→ **WHAT YOU HAVE TO DO**
Please pull out every line in the items below that contains the string "makeId". Matching is case-sensitive.

→ **Stored entries**
══════════════════════════════
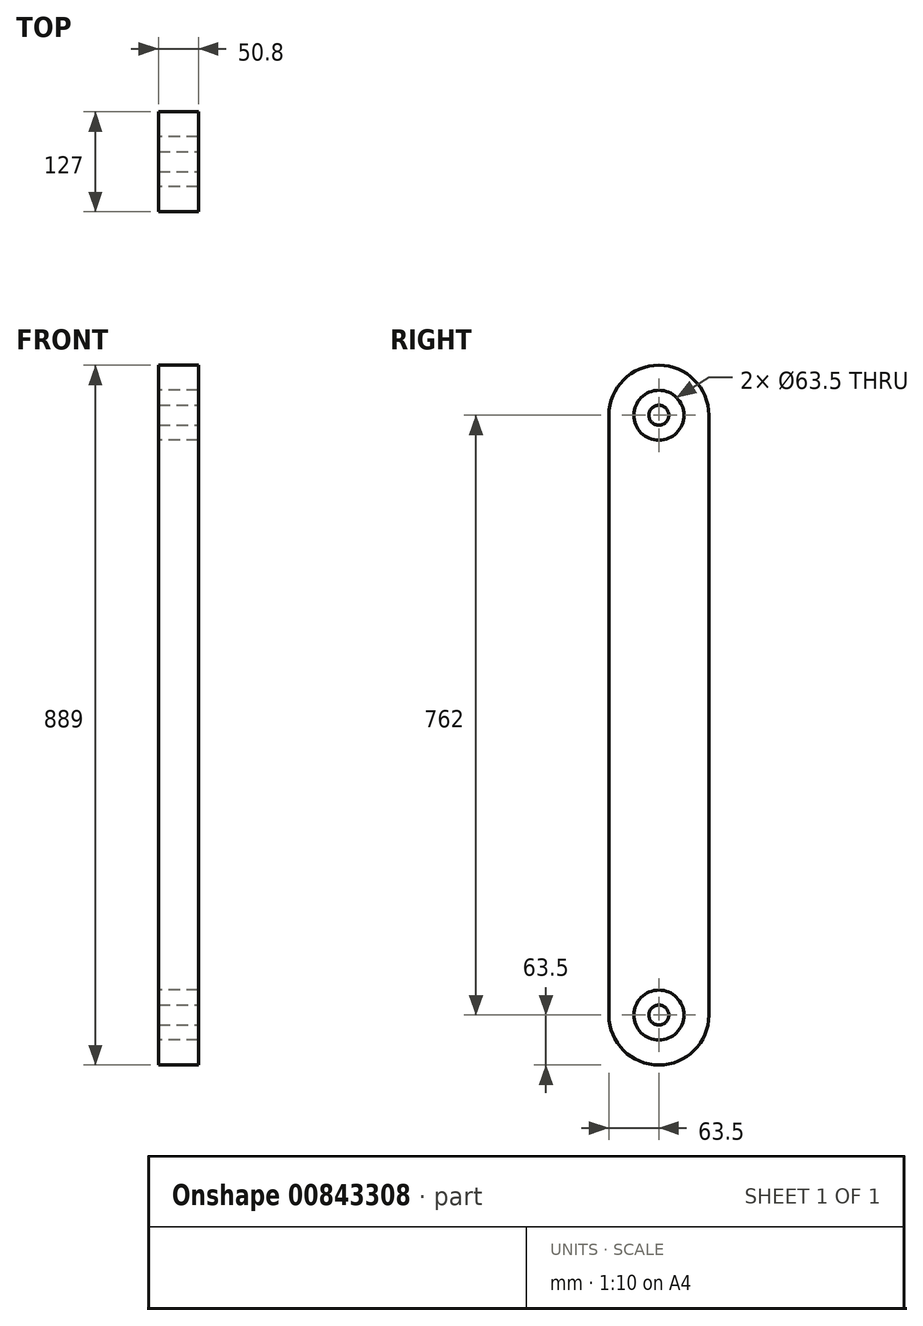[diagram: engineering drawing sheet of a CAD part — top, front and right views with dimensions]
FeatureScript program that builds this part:
annotation { "Feature Type Name" : "Feature", "Feature Type Description" : "" }
export const myFeature = defineFeature(function(context is Context, id is Id, definition is map)
    precondition{}
    {
        {
            var Q0;
            Q0=qCreatedBy(makeId("Right.planeOp"),FACE);
            var sketch = newSketch(context, id + "F0", { "sketchPlane" : qUnion([Q0])});
            skLineSegment(sketch, "E0.left", {"start": v(0, 0) * mm, "end": v(0, 762) * mm});
            skLineSegment(sketch, "E0.right", {"start": v(127, 0) * mm, "end": v(127, 762) * mm});
            skArc(sketch, "E1", {"start": v(127, 762) * mm, "mid": v(63.5, 825.5) * mm, "end": v(0, 762) * mm});
            skArc(sketch, "E2", {"start": v(0, 0) * mm, "mid": v(63.5, -63.5) * mm, "end": v(127, 0) * mm});
            skCircle(sketch, "E3", {"center": v(63.5, 762) * mm, "radius": 31.75 * mm});
            skCircle(sketch, "E4", {"center": v(63.5, 0) * mm, "radius": 31.75 * mm});
            skSolve(sketch);
        }
        {
            var Q0;
            Q0=makeQuery(id+"F0.imprint","IMPRINT",FACE,{"disambiguationData":[TD([[makeQuery(id+"F0.imprint","IMPRINT",EDGE,{"derivedFrom":sQuery(id+"F0.wireOp",EDGE,"E0.left")}),-1.0]])]});
            extrude(context, id + "F1", {"entities" : qUnion([Q0]), "depth" : 50.8 * mm, "offsetDistance" : 25.4 * mm});
        }
        {
            var Q0;
            Q0=makeQuery(id+"F1.opExtrude","CAP_FACE",FACE,{"disambiguationData":[OSD([sQuery(id+"F0.wireOp",EDGE,"E0.left"),sQuery(id+"F0.wireOp",EDGE,"E0.right"),sQuery(id+"F0.wireOp",EDGE,"E1"),sQuery(id+"F0.wireOp",EDGE,"E2"),sQuery(id+"F0.wireOp",EDGE,"E3"),sQuery(id+"F0.wireOp",EDGE,"E4")])],"isStart":false});
            var sketch = newSketch(context, id + "F2", { "sketchPlane" : qUnion([Q0])});
            skCircle(sketch, "E5", {"center": v(63.5, 762) * mm, "radius": 12.7 * mm});
            skCircle(sketch, "E6", {"center": v(63.5, 0) * mm, "radius": 12.7 * mm});
            skSolve(sketch);
        }
        {
            var Q0;
            Q0 = qSketchRegion(id + "F2", true);
            extrude(context, id + "F3", {"entities" : qUnion([Q0]), "oppositeDirection" : true, "depth" : 50.8 * mm, "offsetDistance" : 25.4 * mm});
        }
    });
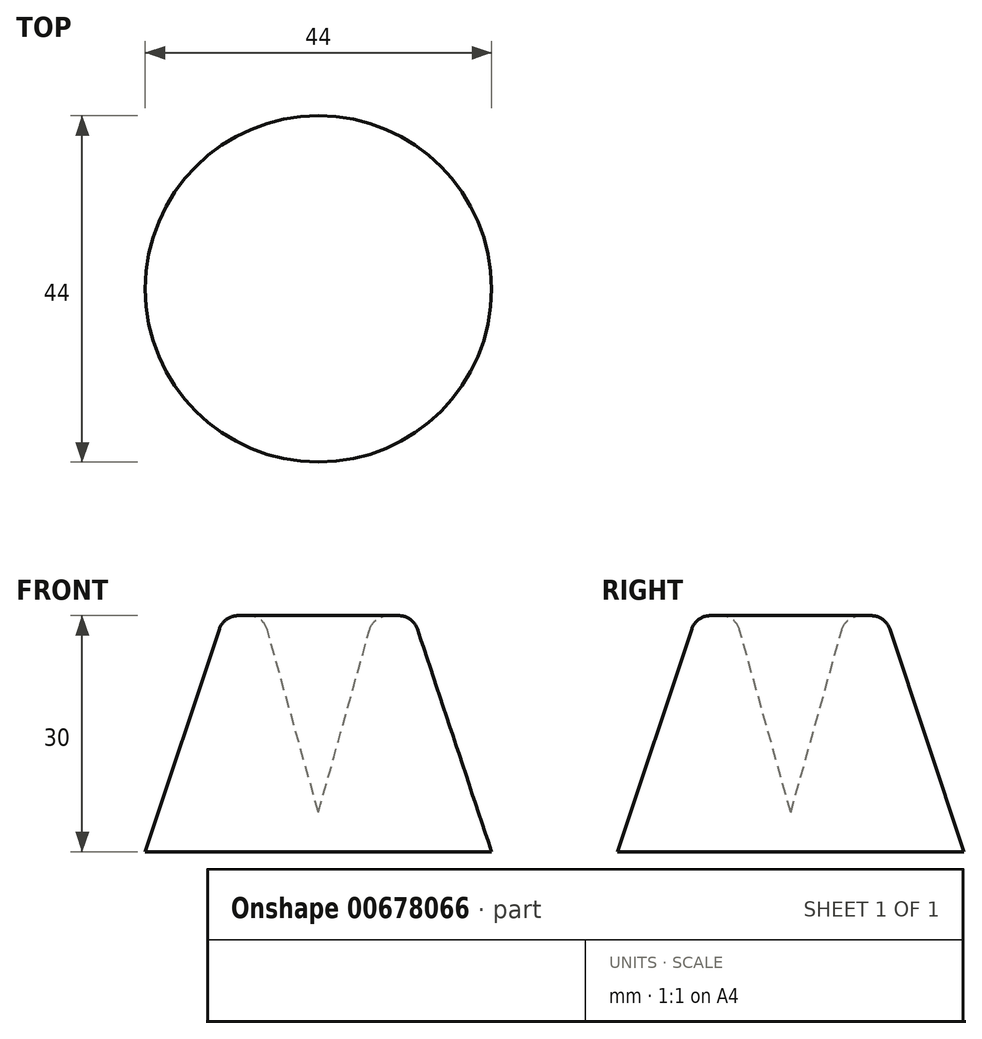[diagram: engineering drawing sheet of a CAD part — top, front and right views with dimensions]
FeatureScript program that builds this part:
annotation { "Feature Type Name" : "Feature", "Feature Type Description" : "" }
export const myFeature = defineFeature(function(context is Context, id is Id, definition is map)
    precondition{}
    {
        {
            var Q0;
            Q0=qCreatedBy(makeId("Front.planeOp"),FACE);
            var sketch = newSketch(context, id + "F0", { "sketchPlane" : qUnion([Q0])});
            skLineSegment(sketch, "E0", {"start": v(0, 0) * mm, "end": v(22, 0) * mm});
            skLineSegment(sketch, "E1", {"start": v(0, 0) * mm, "end": v(0, 61.1) * mm, "construction": true});
            skLineSegment(sketch, "E2", {"start": v(22, 0) * mm, "end": v(12, 30) * mm});
            skLineSegment(sketch, "E3", {"start": v(12, 30) * mm, "end": v(7, 30) * mm});
            skLineSegment(sketch, "E4", {"start": v(7, 30) * mm, "end": v(0, 5) * mm});
            skLineSegment(sketch, "E5", {"start": v(0, 5) * mm, "end": v(0, 0) * mm});
            skSolve(sketch);
        }
        {
            var Q0;
            Q0=makeQuery(id+"F0.imprint","IMPRINT",FACE,{"disambiguationData":[TD([[makeQuery(id+"F0.imprint","IMPRINT",EDGE,{"derivedFrom":sQuery(id+"F0.wireOp",EDGE,"E0")}),1.0]])]});
            var Q1;
            Q1=sQuery(id+"F0.wireOp",EDGE,"E5");
            revolve(context, id + "F1", {"entities" : qUnion([Q0]), "axis" : qUnion([Q1]), "revolveType" : RevolveType.FULL});
        }
        {
            var Q0;
            Q0=makeQuery(id+"F1.opRevolve","SWEPT_EDGE",EDGE,{"disambiguationData":[OSD([sQuery(id+"F0.wireOp",EDGE,"E2"),sQuery(id+"F0.wireOp",EDGE,"E3")])]});
            var Q1;
            Q1=makeQuery(id+"F1.opRevolve","SWEPT_EDGE",EDGE,{"disambiguationData":[OSD([sQuery(id+"F0.wireOp",EDGE,"E3"),sQuery(id+"F0.wireOp",EDGE,"E4")])]});
            fillet(context, id + "F2", {"entities" : qUnion([Q0, Q1]), "radius" : 2.5 * mm, "tangentPropagation" : true, "allowEdgeOverflow" : false});
        }
    });
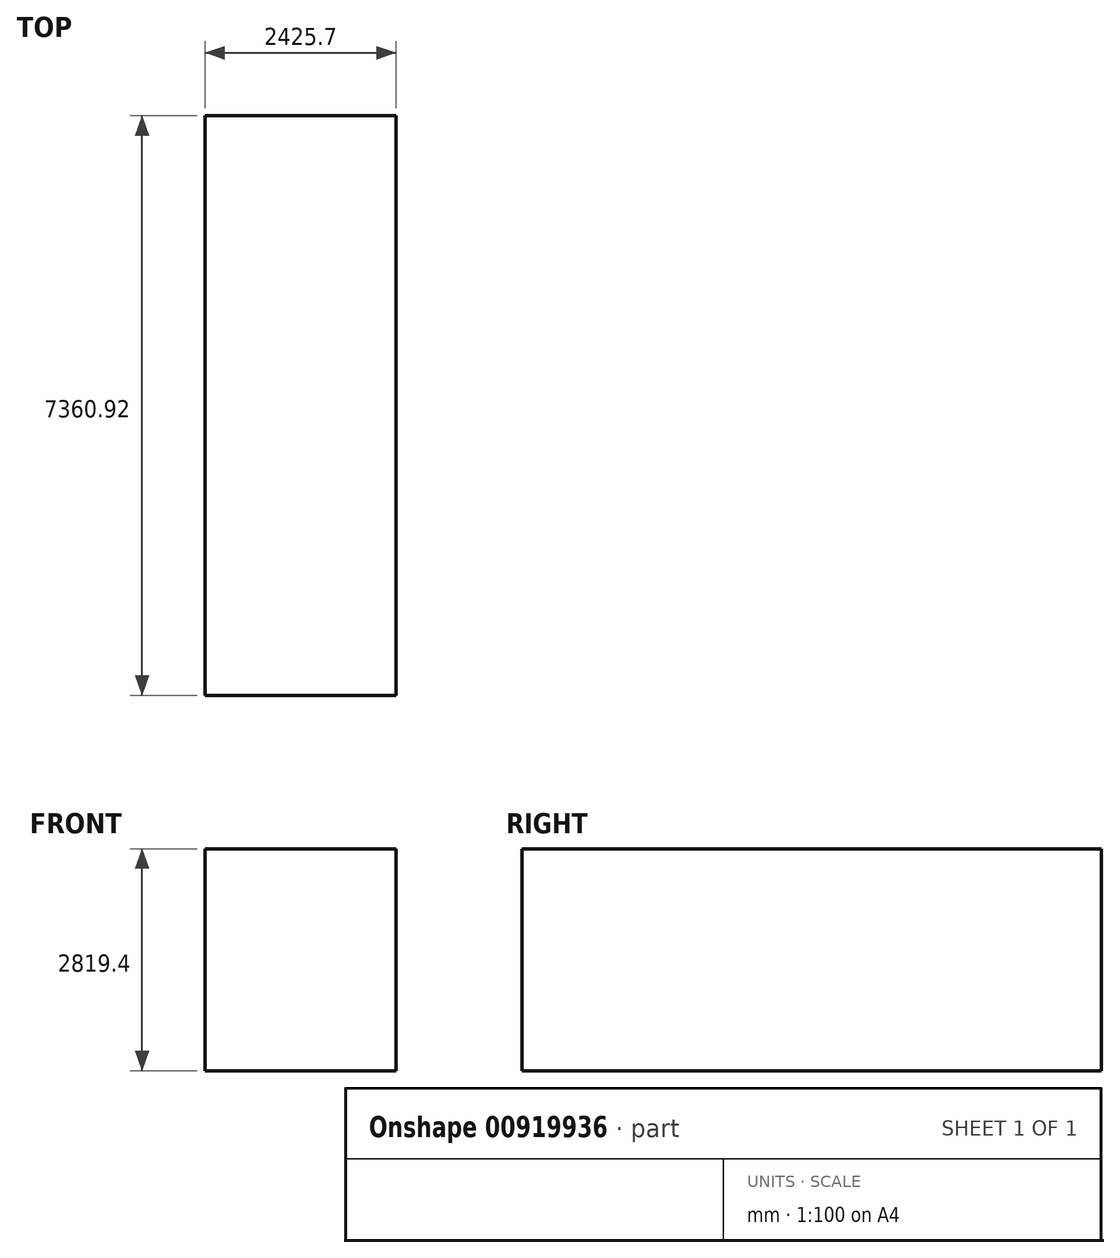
══════════════════════════════
→ **TASK RESPONSE**
            Q0=qCreatedBy(makeId("Right.planeOp"),FACE);
            Q0=qCreatedBy(makeId("Front.planeOp"),FACE);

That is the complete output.